Das muss sehr branchenspezifisch betrachtet werden. Wir sehen schon jetzt, dass bestimmte Unternehmen – vor allem aus der Reise- und Luftfahrtbranche – sehr unter den aktuellen Entwicklungen leiden. Es gibt aber auch einige wenige Branchen, die profitieren, wie zum Beispiel der Lebensmitteleinzelhandel. Allgemein ist aber davon auszugehen, dass wir als Folge der Krise einen signifikanten Anstieg von Unternehmensinsolvenzen mit den entsprechenden Folgen für die Beschäftigten erleben werden. Für die deutsche Regierung wird es nun darum gehen, zu entscheiden, wem finanziell geholfen werden kann und in welchem Maße. Da stehen wir erst am Anfang der Überlegungen. Klar ist aber, dass auch ein Staat irgendwann das Ende seiner Leistungsfähigkeit erreicht. Alle Folgen der Krise werden dementsprechend wohl kaum aufgefangen werden können.

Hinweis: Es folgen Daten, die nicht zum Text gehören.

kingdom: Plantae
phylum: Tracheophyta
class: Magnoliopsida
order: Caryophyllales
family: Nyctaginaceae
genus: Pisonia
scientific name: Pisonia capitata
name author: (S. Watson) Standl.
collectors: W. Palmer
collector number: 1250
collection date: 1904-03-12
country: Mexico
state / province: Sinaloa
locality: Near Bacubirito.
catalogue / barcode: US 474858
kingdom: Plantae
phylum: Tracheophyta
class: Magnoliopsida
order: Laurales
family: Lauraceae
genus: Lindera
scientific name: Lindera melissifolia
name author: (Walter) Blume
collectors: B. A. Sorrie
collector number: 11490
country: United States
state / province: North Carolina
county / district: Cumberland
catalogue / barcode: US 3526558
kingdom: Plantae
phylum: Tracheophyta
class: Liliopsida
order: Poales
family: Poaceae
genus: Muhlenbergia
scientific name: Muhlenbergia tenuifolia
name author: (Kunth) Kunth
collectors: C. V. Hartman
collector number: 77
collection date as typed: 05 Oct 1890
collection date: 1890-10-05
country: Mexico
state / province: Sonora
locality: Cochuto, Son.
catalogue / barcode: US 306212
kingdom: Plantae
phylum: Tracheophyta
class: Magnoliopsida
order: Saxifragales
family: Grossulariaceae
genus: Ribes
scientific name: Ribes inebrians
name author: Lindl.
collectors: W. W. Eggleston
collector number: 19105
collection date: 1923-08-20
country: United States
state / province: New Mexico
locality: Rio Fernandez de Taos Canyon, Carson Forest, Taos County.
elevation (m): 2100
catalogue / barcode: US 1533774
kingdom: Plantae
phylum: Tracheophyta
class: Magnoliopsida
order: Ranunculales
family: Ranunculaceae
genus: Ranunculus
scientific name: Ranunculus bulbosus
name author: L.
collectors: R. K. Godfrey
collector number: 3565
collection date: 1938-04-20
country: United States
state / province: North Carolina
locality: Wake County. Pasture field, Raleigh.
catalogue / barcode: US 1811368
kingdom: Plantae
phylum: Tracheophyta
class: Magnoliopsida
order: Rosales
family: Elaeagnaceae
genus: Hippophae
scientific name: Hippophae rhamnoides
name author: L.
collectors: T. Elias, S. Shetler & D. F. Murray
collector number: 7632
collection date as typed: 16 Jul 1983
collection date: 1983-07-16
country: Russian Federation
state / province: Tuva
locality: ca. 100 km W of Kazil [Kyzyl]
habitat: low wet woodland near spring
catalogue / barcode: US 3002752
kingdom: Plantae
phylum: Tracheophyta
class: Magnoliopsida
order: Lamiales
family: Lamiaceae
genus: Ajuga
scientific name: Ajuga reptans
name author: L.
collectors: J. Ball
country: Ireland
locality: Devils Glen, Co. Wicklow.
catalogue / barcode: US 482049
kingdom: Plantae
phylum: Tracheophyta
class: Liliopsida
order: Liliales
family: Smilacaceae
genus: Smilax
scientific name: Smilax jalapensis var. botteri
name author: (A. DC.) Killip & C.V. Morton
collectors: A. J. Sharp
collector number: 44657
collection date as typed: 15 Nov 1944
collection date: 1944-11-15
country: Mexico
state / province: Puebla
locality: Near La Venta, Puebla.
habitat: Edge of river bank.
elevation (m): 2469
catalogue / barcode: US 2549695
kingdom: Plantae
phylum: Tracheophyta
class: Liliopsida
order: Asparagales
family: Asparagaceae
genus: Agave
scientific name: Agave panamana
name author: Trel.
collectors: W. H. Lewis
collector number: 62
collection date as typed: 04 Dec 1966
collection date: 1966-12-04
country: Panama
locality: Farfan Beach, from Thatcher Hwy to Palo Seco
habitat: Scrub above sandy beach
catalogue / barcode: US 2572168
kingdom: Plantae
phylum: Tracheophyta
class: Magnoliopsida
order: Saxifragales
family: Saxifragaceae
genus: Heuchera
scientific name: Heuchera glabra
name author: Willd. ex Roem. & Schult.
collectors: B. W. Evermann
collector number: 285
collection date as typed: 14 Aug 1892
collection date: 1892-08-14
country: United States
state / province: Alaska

Welche Konsequenzen könnte die aktuelle Situation für die langfristige Entwicklung von Produktivität, Innovationskraft und Wachstum in Deutschland haben?
Es wird sicher eine Wachstumsdelle in Deutschland geben, eine Rezession erscheint mir unausweichlich. Zu erwarten sind allerdings auch gewisse Effekte, die künftig positiv auf die Produktivität und das Wachstum in Deutschland wirken könnten. So sind viele Unternehmen momentan gezwungen, Heimarbeit im großen Stil zu forcieren. Die Erfahrungen daraus könnten in Zukunft durchaus einen positiven Beitrag zur Produktivität in Deutschland leisten. Auch werden sicher viele Unternehmen daran arbeiten, ihre Wertschöpfungsketten stabiler und unabhängiger zu machen und bestimmte Produktionsprozesse ins Inland zurückzuverlegen. Das gilt insbesondere für die Pharmaindustrie, die zum Teil in China produziert, was ihr nun zusetzt. Das bietet das Potenzial für die Schaffung von Arbeitsplätzen in Deutschland.